- [SELECTED TEXT]:
View some of the data

In [None]:
df.show(10)

Use the `create_spark_dataframe_agent` method to configure a LangChain agent using the loaded dataset and Gemini model. The `verbose=True` parameter, send to std.out the steps the agent is taking. Omitting this parameter to suppresses this output.

In [None]:
agent = create_spark_dataframe_agent(llm=llm, df=df, verbose=True)

Use natural language to gain insights into your data. To start with something simple, ask for the order_id and the price of the most expensive order.

In [None]:
agent.invoke("what was the order id and the price of the most expensive order?")

With the verbose parameter set to True, we can see exactly how the agent is working. The agent generates code based on the schema of the dataframe and executes it. It doesn't always get it on the first try, but it is able to learn from the errors it sees to adjust and correct until it lands on an acceptable answer.

Next, make a request that involves the agent importing new functions.

In [None]:
agent.invoke("What week of the year has the total highest sales overall?")

Now you probably don't want to include this natural language prompt directly into a production environment. Instead, we can ask Gemini to generate the PySparkSQL code for us that would create the same output.

In [None]:
agent.invoke("Print the PySpark code that answers 'What week of the year has the total highest sales overall?' Include all necessary imports.")

Like anything created by the still-maturing LLM technology, review generated code for accuracy.

Extracted listing
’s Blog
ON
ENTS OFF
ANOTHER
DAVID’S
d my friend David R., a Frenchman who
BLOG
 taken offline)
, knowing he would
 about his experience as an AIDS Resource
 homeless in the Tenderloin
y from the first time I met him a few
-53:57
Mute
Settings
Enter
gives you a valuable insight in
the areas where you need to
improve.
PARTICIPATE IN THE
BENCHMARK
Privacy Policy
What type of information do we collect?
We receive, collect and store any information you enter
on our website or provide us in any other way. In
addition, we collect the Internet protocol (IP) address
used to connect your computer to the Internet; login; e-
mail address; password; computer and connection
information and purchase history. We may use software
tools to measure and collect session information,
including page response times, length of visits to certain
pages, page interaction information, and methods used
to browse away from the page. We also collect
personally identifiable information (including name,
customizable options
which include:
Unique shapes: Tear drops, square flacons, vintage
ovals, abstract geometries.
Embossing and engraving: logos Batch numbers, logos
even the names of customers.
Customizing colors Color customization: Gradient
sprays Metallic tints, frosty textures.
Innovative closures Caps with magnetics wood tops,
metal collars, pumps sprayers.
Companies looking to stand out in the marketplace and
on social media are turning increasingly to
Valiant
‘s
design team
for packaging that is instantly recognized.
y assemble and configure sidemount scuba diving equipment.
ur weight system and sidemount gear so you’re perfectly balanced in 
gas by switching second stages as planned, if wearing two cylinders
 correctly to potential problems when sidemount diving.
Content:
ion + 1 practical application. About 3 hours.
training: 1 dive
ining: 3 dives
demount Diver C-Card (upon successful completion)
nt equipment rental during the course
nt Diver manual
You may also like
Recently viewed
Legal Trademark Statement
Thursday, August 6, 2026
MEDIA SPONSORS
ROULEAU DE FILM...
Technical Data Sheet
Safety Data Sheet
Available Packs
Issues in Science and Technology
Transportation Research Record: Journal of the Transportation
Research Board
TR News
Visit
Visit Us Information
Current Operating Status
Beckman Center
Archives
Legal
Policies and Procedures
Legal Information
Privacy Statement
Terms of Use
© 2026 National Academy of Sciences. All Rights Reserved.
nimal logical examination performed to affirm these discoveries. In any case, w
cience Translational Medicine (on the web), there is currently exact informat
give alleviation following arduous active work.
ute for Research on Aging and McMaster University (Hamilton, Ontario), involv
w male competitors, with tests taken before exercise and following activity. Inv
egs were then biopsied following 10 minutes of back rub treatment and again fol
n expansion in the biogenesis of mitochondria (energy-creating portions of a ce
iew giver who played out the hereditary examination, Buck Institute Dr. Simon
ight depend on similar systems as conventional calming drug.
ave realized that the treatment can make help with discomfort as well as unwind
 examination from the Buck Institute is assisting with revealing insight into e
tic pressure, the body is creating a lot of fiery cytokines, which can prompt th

- [GOAL OF THE EXERCISE]: In the text on the Spark dataframe agent, what does setting `verbose=True` do? You don't need the listing for this.

- [EXERCISE ANSWER]: It sends the steps the agent is taking to std.out.